=== Task ===
Below are some records; quote exactly the lines from the one that contains "left hip: (569, 907)" through the one that contains "right eye: (490, 226)", inclusive, and no others.

Available data Block Start

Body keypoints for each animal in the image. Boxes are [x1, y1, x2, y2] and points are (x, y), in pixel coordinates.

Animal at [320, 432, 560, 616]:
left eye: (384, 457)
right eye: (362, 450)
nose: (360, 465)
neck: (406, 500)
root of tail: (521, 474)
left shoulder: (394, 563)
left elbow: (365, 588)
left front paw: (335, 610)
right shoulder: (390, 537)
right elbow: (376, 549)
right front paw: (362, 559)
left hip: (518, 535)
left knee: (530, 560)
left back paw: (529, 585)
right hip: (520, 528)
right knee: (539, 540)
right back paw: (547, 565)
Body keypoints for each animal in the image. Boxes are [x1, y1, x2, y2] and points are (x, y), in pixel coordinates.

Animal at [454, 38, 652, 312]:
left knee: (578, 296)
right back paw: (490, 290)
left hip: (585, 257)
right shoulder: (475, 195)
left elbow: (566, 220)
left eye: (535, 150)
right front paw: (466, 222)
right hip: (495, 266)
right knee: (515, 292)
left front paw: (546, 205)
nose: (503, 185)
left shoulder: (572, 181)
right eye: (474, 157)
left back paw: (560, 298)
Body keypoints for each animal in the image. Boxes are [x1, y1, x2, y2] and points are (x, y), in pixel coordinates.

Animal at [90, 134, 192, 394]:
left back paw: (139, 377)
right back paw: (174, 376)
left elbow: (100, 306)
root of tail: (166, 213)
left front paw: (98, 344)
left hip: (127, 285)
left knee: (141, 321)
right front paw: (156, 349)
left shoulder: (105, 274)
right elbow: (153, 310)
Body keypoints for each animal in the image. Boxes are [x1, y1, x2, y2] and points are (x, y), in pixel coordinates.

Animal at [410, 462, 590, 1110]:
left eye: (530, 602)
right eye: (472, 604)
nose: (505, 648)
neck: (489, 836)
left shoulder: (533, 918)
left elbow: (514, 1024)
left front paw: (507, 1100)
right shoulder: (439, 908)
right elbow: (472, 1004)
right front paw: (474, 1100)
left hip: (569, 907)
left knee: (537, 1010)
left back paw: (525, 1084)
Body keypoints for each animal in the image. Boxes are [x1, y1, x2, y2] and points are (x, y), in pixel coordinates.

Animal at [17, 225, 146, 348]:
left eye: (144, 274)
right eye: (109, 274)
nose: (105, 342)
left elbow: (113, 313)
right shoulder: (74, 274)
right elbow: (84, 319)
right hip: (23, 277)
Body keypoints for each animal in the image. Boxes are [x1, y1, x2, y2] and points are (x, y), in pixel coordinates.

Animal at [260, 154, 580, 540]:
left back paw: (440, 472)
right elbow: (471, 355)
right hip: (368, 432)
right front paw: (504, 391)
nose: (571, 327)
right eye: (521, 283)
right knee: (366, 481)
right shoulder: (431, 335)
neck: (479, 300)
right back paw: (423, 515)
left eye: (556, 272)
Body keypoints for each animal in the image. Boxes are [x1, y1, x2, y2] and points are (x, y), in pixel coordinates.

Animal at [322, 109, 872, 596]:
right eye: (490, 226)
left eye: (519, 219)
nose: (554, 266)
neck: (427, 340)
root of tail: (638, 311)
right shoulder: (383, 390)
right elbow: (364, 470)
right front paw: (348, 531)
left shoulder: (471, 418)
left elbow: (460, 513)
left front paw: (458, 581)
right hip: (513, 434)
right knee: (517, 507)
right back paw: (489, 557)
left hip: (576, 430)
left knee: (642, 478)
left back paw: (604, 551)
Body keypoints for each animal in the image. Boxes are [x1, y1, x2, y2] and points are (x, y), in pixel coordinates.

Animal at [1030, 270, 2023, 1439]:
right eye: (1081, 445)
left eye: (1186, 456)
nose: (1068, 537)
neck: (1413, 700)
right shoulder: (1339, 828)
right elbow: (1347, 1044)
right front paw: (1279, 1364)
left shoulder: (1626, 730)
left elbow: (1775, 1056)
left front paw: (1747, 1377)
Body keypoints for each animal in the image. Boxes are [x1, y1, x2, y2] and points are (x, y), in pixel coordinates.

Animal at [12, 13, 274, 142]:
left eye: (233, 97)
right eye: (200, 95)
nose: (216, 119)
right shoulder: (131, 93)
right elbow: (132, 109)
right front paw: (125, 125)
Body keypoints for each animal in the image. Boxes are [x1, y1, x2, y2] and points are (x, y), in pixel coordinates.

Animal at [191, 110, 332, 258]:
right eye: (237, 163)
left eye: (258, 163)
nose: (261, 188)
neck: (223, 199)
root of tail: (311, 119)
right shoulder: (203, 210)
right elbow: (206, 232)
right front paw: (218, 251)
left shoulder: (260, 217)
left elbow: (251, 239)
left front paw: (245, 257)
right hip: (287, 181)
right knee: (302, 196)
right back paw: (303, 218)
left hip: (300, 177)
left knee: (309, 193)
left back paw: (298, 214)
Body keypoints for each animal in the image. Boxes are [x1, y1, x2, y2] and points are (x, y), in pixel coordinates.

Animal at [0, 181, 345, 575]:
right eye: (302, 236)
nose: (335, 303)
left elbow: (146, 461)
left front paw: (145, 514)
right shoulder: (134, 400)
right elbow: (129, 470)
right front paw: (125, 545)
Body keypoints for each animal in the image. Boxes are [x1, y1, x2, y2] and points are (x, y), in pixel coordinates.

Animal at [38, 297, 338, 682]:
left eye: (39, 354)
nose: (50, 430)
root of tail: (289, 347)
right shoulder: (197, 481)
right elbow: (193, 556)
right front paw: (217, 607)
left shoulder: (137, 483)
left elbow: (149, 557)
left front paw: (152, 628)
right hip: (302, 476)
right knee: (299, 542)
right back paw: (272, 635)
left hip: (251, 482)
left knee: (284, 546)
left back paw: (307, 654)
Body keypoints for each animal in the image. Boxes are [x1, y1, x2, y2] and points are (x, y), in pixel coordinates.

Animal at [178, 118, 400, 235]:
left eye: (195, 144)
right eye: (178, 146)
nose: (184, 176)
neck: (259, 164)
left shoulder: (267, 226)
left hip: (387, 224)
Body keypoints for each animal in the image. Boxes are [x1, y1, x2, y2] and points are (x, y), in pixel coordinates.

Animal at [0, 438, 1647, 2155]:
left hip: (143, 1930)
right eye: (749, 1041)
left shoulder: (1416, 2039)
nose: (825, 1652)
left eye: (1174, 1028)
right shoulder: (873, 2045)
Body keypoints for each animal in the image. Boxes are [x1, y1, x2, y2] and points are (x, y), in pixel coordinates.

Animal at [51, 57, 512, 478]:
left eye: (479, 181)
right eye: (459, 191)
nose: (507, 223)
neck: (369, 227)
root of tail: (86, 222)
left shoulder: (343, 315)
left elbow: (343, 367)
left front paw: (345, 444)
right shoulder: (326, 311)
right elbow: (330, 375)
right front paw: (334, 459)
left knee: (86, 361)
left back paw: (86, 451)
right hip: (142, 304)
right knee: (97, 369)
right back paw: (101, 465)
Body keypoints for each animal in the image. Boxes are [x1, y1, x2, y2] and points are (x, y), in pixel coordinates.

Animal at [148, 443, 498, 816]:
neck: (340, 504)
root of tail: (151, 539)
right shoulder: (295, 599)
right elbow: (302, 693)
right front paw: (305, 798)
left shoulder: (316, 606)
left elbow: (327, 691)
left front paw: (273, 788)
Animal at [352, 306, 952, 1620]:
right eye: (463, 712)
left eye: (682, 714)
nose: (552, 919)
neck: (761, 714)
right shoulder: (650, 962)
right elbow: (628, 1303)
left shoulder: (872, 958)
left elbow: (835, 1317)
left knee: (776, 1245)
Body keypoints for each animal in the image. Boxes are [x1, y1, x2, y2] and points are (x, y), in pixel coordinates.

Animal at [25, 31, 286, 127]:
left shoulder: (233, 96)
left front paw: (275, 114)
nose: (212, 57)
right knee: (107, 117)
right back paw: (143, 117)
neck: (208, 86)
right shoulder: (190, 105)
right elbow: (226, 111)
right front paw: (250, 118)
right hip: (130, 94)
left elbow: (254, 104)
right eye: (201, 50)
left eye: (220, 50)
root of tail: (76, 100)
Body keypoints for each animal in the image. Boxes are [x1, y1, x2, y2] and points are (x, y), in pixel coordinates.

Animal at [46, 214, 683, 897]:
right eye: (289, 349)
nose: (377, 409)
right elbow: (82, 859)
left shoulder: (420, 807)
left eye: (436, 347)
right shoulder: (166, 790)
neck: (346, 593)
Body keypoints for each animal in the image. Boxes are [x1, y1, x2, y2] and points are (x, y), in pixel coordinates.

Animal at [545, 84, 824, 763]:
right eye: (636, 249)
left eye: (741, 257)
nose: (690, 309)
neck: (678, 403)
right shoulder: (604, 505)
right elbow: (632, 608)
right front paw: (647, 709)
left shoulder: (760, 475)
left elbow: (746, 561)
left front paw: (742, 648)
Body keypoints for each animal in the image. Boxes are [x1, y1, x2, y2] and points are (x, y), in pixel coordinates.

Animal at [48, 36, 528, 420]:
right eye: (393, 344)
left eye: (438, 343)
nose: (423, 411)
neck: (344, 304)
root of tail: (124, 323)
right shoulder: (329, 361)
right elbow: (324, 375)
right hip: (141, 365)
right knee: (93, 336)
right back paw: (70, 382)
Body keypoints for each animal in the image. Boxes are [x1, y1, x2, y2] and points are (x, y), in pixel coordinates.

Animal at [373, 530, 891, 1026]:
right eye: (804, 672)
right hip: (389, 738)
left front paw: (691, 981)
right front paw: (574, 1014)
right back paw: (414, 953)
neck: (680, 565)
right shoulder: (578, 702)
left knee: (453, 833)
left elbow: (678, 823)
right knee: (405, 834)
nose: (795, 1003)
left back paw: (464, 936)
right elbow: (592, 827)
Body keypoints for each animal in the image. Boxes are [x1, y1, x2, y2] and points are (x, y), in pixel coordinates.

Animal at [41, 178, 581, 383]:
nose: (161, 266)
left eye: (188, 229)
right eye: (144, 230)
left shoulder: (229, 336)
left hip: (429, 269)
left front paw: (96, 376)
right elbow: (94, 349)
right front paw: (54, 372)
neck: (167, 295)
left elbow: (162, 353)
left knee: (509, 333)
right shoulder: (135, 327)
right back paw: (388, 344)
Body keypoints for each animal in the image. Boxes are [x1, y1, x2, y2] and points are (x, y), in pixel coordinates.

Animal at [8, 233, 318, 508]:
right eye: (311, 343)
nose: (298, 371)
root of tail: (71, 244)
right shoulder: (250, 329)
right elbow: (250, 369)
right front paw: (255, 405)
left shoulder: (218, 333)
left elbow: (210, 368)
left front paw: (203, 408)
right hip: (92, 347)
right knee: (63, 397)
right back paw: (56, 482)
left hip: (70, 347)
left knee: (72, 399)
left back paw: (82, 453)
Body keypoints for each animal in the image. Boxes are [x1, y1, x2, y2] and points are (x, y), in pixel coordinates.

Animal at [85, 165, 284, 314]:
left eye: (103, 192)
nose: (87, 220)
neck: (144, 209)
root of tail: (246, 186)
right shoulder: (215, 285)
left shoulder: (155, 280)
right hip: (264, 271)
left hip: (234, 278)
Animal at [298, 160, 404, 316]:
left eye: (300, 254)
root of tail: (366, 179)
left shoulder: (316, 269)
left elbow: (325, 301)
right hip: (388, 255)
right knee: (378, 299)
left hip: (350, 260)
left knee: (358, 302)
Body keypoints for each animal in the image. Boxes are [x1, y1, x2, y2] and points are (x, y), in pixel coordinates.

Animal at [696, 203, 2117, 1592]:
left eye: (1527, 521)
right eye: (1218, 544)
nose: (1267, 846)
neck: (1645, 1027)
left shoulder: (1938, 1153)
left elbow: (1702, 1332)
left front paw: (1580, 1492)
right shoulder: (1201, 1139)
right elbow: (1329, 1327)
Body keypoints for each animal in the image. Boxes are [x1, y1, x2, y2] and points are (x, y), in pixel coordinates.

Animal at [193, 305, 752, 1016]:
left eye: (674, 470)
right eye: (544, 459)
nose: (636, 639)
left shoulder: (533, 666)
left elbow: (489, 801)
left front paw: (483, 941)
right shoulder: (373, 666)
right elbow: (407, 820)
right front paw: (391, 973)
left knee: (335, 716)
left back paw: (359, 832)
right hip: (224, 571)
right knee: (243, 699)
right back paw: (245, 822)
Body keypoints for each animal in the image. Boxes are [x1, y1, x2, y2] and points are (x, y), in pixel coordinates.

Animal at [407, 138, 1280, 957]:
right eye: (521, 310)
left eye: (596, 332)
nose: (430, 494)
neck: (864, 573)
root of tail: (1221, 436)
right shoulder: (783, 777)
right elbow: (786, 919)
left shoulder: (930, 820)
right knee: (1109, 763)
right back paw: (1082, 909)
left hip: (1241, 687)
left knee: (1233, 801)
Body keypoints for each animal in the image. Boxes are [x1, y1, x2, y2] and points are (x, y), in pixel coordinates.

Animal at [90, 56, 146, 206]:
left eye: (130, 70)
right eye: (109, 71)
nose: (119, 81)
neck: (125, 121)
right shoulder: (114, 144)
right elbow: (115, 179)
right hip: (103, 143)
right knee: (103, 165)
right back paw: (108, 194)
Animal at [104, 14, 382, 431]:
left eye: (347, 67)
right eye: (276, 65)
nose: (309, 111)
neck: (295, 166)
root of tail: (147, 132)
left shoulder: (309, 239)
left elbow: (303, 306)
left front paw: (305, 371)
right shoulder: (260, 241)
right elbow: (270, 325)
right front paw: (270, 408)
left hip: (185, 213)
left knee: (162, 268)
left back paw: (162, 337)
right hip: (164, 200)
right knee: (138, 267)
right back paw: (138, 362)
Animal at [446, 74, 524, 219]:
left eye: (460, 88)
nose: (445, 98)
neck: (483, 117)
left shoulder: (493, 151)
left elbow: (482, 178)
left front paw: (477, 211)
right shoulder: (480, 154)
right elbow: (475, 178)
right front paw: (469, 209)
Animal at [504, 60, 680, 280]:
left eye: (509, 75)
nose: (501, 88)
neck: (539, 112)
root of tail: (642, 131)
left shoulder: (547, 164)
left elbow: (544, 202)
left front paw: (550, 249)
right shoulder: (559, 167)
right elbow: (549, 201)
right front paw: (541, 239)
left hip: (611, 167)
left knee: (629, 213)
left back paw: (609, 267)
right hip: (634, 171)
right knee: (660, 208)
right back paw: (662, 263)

Available data Block End

=== Exercise solution ===
left hip: (569, 907)
left knee: (537, 1010)
left back paw: (525, 1084)
Body keypoints for each animal in the image. Boxes are [x1, y1, x2, y2] and points are (x, y), in pixel coordinates.

Animal at [17, 225, 146, 348]:
left eye: (144, 274)
right eye: (109, 274)
nose: (105, 342)
left elbow: (113, 313)
right shoulder: (74, 274)
right elbow: (84, 319)
right hip: (23, 277)
Body keypoints for each animal in the image. Boxes are [x1, y1, x2, y2] and points are (x, y), in pixel coordinates.

Animal at [260, 154, 580, 540]:
left back paw: (440, 472)
right elbow: (471, 355)
right hip: (368, 432)
right front paw: (504, 391)
nose: (571, 327)
right eye: (521, 283)
right knee: (366, 481)
right shoulder: (431, 335)
neck: (479, 300)
right back paw: (423, 515)
left eye: (556, 272)
Body keypoints for each animal in the image. Boxes are [x1, y1, x2, y2] and points are (x, y), in pixel coordinates.

Animal at [322, 109, 872, 596]:
right eye: (490, 226)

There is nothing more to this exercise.